La contre –réforme de la fonction publique vise à mettre fin à l’indépendance, notamment au principe de la séparation du grade et de l’emploi. Elle signifie la fin du fonctionnaire citoyen La fragilité des futurs contractuels de projets ne leur permettra pas de résister à la pression d’un élu si celle-ci est contraire l’intérêt général.

Gestionnaires de l’individualisation des carrières et des salaires

La remise en cause des prérogatives des CAP en matière de promotion et d’avancement de grade signifie la fin de toute garantie collective en matière d’évolution de carrière. La remise en cause de l’augmentation du point d’indice, associée au corsetage de la masse salariale par la contractualisation

et à une reconnaissance de la qualification aléatoire, selon des critères opaques et réduits annonce également la fin de toute garantie en matière de rémunération. Aussi, L’entretien annuel devient l’outil central dans l’individualisation des carrières et des salaires.

Comment faire peser sur ce moment et sur l’évaluateur les volets carrières et traitements de ce qui se nomme politique RH ?

Il s’agit ni plus ni moins d’une défausse sur les cadres territoriaux qui seront chargés de faire avaler le gel des carrières et des rémunérations. Il s’agit d’une action visant à masquer l’identité de celles et ceux qui imposent à la fonction publique des mesures austéritaires et des reculs sociaux.

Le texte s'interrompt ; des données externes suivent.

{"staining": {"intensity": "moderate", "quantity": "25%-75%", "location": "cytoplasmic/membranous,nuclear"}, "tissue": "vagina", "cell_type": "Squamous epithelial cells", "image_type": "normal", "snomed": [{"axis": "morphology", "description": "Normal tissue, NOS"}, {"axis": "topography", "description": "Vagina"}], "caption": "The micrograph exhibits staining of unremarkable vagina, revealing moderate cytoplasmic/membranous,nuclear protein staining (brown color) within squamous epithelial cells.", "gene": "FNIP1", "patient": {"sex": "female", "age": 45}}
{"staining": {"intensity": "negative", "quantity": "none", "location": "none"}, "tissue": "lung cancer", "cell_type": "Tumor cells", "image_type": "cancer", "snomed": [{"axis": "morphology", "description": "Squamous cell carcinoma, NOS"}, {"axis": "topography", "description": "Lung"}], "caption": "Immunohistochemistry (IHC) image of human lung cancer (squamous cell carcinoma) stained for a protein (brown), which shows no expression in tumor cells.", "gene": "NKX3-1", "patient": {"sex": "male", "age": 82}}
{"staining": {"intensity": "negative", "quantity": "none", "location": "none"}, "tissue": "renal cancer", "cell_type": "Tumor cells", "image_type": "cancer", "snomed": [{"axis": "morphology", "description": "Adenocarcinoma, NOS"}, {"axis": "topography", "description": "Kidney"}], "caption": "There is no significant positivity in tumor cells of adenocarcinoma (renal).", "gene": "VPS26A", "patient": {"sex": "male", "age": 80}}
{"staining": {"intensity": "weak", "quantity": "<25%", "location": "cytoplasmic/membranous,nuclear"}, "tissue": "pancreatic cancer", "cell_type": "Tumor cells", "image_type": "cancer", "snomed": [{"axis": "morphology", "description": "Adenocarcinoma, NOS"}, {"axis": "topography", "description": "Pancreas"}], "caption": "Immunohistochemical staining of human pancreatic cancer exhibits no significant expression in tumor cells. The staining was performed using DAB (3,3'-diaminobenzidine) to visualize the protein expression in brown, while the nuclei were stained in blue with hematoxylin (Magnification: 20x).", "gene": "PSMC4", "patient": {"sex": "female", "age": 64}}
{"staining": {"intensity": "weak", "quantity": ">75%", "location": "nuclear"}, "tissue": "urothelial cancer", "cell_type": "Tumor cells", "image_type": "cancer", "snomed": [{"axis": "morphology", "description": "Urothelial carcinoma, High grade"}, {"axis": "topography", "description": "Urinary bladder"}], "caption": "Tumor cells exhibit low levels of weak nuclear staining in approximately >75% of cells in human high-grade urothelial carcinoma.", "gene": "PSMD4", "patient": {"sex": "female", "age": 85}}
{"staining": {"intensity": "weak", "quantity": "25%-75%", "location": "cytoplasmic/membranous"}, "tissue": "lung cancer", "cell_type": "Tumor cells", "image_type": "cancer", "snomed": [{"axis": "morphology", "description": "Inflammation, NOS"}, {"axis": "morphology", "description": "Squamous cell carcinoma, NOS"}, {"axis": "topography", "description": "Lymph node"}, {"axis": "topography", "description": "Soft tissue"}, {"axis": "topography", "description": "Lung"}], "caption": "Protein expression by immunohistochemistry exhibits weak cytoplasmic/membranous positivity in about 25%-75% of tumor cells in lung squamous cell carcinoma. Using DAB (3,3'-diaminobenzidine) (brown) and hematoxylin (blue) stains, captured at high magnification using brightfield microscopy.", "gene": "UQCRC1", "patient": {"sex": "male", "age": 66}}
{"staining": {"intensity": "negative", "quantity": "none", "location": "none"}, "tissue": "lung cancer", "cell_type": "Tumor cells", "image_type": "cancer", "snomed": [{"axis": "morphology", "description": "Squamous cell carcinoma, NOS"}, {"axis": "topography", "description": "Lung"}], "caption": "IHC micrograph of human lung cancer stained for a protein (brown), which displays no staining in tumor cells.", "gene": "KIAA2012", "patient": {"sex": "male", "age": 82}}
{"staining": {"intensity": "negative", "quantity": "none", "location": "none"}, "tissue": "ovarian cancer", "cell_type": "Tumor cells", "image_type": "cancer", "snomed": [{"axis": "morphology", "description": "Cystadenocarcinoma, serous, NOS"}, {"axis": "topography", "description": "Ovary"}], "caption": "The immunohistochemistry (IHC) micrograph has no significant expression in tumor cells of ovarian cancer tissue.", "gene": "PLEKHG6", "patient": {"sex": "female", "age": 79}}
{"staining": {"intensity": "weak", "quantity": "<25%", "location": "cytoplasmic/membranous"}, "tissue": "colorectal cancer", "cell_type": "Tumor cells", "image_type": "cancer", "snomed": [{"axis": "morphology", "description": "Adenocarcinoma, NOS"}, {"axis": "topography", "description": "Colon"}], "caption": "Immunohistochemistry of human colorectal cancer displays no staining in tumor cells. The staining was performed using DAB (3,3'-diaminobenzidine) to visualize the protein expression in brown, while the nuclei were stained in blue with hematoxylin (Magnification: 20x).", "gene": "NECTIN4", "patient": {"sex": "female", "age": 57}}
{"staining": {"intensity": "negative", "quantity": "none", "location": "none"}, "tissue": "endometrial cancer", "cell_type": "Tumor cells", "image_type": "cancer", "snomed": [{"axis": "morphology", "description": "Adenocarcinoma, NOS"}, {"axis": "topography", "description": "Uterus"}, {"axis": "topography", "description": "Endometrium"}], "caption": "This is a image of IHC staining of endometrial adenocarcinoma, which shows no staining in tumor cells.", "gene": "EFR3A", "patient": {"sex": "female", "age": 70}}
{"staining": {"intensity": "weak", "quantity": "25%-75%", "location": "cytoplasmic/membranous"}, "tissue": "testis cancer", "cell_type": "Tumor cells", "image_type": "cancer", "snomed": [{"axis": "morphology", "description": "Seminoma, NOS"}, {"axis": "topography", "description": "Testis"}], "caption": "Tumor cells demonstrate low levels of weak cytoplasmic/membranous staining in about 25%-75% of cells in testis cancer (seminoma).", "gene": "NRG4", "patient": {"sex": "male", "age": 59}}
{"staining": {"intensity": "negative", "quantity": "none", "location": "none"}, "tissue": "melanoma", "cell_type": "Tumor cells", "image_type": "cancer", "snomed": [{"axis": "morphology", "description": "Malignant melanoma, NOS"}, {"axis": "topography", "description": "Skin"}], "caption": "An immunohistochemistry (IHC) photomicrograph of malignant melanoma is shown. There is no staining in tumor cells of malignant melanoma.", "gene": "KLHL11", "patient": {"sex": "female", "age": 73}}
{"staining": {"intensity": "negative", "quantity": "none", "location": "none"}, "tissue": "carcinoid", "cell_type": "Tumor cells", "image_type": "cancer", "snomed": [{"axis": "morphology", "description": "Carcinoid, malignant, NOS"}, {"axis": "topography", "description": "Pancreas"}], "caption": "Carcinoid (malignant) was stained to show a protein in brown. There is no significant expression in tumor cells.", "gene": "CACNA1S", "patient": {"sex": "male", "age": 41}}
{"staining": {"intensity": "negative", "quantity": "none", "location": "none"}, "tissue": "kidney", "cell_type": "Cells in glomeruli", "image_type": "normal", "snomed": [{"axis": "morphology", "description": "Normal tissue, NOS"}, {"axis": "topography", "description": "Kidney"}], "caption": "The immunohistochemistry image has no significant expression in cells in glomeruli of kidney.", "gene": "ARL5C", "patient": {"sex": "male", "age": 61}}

Mobilité réduite et carrières gelées

La mobilité horizontale et verticale des cadres territoriaux, en d’autres termes leur évolution de carrière va fortement être limitée. La fin des prérogatives des CAP en la matière va réduire le  contrôle collectif sur les mobilités verticales (promotions, avancements) et horizontale (changements de fonctions à grade égal).

Les dispositifs de mobilité trans-versants de la fonction publique ne sont pas destinés à assurer la mobilité des cadres territoriaux, mais bien celle des cadres de la FPE.

Les employeurs territoriaux auront de l’appétence pour des contractuels précarisés privés des protections que confère le statut ; malléables car soumis à l’épée de Damoclès que constitue la rupture conventionnelle et amovibles à tout moment en raison de celle-ci.

Quant aux 7.000 emplois fonctionnels de direction des collectivités territoriale et de leur EPCI, ils seront ouverts aux contractuel.le.s. Il s’agit là d’importer une caste de mercenaires technocratiques, hors sol, porteurs d’un management désincarné, imposant des standards organisationnels et financiers sans respect pour l’intérêt général, les usagers/ usagères et les réalités de territoires.

Adapter les cadres A par l’altération de leur formation professionnelle

Ce changement de paradigme passe par la question de la formation. La loi de transformation de la fonction publique annonce la refonte complète de la formation des cadres A. Il s’agit de les adapter au nouveau cadre statutaire, organisationnel et financier. Il s’agit de faire évoluer leur corpus éthique et d’en extraire le sens du service public, l’intérêt général, la neutralité et l’indépendance. Cette transformation s’inscrit, au demeurant dans le projet de démantèlement du CNFPT transformé en EPIC.

Quant à la formation des contractuels recrutés par le biais d’un CDD de projet, le changement de modèle conduit à une rupture du processus de développement des compétences managériales, une rupture du continuum entre formation initiale, formation continue, développement des acquis et des compétences issus de l’expérience professionnelle ou de l’appartenance à des collectifs de travail. Il annihile toute démarche de projection et de développement dans le temps des compétences des cadres.

L’UFICT-CGT, un outil pour les cadres territoriaux

Plus que jamais, les cadres territoriaux sont en 1ère ligne. Plus que jamais, la nécessité de s’organiser pour résister se fait sentir. L’UFICT-CGT porteuse du syndicalisme spécifique aux cadres au sein de la CGT, leur est entièrement ouverte.

La CGT des services publics et son UFICT se mobilisent pour informer et organiser les agent.e.s et cadres territoriaux pour un progrès social et humain des territoires passant par le maintien et le développement des services publics associé au redéveloppement industriel et la défaite des projets ultra-libéraux du gouvernement.

Cela passe aujourd’hui par le retrait du projet de loi fonction publique et la fin de la contractualisation financière.